* EXERCISE DESCRIPTION:
Reproduce the items that follow with "bounding box" replaced by "enclosing rectangle" wherever it appears, leaving everything else unchanged.

START INPUT MATERIAL

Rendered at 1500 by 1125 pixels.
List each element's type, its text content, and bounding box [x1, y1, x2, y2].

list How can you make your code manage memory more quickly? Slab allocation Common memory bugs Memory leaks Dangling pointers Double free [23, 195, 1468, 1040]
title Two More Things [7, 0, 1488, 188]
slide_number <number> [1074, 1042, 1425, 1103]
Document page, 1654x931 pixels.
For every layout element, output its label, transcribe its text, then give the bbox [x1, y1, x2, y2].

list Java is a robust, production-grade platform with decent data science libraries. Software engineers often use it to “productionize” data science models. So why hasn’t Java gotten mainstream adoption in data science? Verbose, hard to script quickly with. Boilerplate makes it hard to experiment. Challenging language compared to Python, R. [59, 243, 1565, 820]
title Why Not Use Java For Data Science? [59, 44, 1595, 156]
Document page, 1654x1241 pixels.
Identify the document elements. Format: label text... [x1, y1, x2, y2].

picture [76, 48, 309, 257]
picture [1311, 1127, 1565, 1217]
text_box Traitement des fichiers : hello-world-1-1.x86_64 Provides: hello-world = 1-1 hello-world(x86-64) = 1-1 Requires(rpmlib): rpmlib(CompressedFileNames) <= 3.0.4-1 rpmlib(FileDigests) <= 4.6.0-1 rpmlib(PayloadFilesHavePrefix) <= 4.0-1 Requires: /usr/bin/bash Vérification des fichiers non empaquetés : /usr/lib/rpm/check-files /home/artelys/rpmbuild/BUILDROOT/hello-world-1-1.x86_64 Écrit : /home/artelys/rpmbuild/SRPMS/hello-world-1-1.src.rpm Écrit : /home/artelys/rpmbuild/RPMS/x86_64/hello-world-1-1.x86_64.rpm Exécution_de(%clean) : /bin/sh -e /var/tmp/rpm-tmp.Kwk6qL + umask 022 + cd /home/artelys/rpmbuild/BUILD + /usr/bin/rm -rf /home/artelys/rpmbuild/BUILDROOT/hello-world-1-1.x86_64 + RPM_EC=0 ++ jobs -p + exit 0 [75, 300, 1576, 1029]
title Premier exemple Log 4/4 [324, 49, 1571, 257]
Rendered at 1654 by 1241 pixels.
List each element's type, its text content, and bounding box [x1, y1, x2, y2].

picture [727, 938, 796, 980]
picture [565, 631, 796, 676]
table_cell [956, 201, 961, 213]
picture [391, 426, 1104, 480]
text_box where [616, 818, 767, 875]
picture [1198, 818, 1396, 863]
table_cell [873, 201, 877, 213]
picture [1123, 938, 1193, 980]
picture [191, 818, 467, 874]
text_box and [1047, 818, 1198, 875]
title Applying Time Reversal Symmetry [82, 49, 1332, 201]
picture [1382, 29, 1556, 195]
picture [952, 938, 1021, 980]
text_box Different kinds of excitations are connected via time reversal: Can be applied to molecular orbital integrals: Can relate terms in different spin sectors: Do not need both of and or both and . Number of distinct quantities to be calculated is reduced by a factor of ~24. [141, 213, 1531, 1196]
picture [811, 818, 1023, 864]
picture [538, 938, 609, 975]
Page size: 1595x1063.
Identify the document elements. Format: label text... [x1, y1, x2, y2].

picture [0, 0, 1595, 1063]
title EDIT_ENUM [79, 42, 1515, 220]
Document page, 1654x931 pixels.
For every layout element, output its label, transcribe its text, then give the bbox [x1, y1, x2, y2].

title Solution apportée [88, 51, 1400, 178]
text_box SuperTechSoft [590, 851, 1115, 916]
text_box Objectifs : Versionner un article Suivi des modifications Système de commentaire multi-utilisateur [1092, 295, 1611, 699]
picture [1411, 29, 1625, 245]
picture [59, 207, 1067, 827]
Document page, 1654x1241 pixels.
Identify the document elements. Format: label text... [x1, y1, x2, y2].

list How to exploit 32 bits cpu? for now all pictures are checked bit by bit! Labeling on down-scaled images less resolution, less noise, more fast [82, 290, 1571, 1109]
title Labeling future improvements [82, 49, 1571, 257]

END INPUT MATERIAL

* THE OUTPUT:
Rendered at 1500 by 1125 pixels.
List each element's type, its text content, and enclosing rectangle [x1, y1, x2, y2].

list How can you make your code manage memory more quickly? Slab allocation Common memory bugs Memory leaks Dangling pointers Double free [23, 195, 1468, 1040]
title Two More Things [7, 0, 1488, 188]
slide_number <number> [1074, 1042, 1425, 1103]
Document page, 1654x931 pixels.
For every layout element, output its label, transcribe its text, then give the bbox [x1, y1, x2, y2].

list Java is a robust, production-grade platform with decent data science libraries. Software engineers often use it to “productionize” data science models. So why hasn’t Java gotten mainstream adoption in data science? Verbose, hard to script quickly with. Boilerplate makes it hard to experiment. Challenging language compared to Python, R. [59, 243, 1565, 820]
title Why Not Use Java For Data Science? [59, 44, 1595, 156]
Document page, 1654x1241 pixels.
Identify the document elements. Format: label text... [x1, y1, x2, y2].

picture [76, 48, 309, 257]
picture [1311, 1127, 1565, 1217]
text_box Traitement des fichiers : hello-world-1-1.x86_64 Provides: hello-world = 1-1 hello-world(x86-64) = 1-1 Requires(rpmlib): rpmlib(CompressedFileNames) <= 3.0.4-1 rpmlib(FileDigests) <= 4.6.0-1 rpmlib(PayloadFilesHavePrefix) <= 4.0-1 Requires: /usr/bin/bash Vérification des fichiers non empaquetés : /usr/lib/rpm/check-files /home/artelys/rpmbuild/BUILDROOT/hello-world-1-1.x86_64 Écrit : /home/artelys/rpmbuild/SRPMS/hello-world-1-1.src.rpm Écrit : /home/artelys/rpmbuild/RPMS/x86_64/hello-world-1-1.x86_64.rpm Exécution_de(%clean) : /bin/sh -e /var/tmp/rpm-tmp.Kwk6qL + umask 022 + cd /home/artelys/rpmbuild/BUILD + /usr/bin/rm -rf /home/artelys/rpmbuild/BUILDROOT/hello-world-1-1.x86_64 + RPM_EC=0 ++ jobs -p + exit 0 [75, 300, 1576, 1029]
title Premier exemple Log 4/4 [324, 49, 1571, 257]
Rendered at 1654 by 1241 pixels.
List each element's type, its text content, and enclosing rectangle [x1, y1, x2, y2].

picture [727, 938, 796, 980]
picture [565, 631, 796, 676]
table_cell [956, 201, 961, 213]
picture [391, 426, 1104, 480]
text_box where [616, 818, 767, 875]
picture [1198, 818, 1396, 863]
table_cell [873, 201, 877, 213]
picture [1123, 938, 1193, 980]
picture [191, 818, 467, 874]
text_box and [1047, 818, 1198, 875]
title Applying Time Reversal Symmetry [82, 49, 1332, 201]
picture [1382, 29, 1556, 195]
picture [952, 938, 1021, 980]
text_box Different kinds of excitations are connected via time reversal: Can be applied to molecular orbital integrals: Can relate terms in different spin sectors: Do not need both of and or both and . Number of distinct quantities to be calculated is reduced by a factor of ~24. [141, 213, 1531, 1196]
picture [811, 818, 1023, 864]
picture [538, 938, 609, 975]
Page size: 1595x1063.
Identify the document elements. Format: label text... [x1, y1, x2, y2].

picture [0, 0, 1595, 1063]
title EDIT_ENUM [79, 42, 1515, 220]
Document page, 1654x931 pixels.
For every layout element, output its label, transcribe its text, then give the bbox [x1, y1, x2, y2].

title Solution apportée [88, 51, 1400, 178]
text_box SuperTechSoft [590, 851, 1115, 916]
text_box Objectifs : Versionner un article Suivi des modifications Système de commentaire multi-utilisateur [1092, 295, 1611, 699]
picture [1411, 29, 1625, 245]
picture [59, 207, 1067, 827]
Document page, 1654x1241 pixels.
Identify the document elements. Format: label text... [x1, y1, x2, y2].

list How to exploit 32 bits cpu? for now all pictures are checked bit by bit! Labeling on down-scaled images less resolution, less noise, more fast [82, 290, 1571, 1109]
title Labeling future improvements [82, 49, 1571, 257]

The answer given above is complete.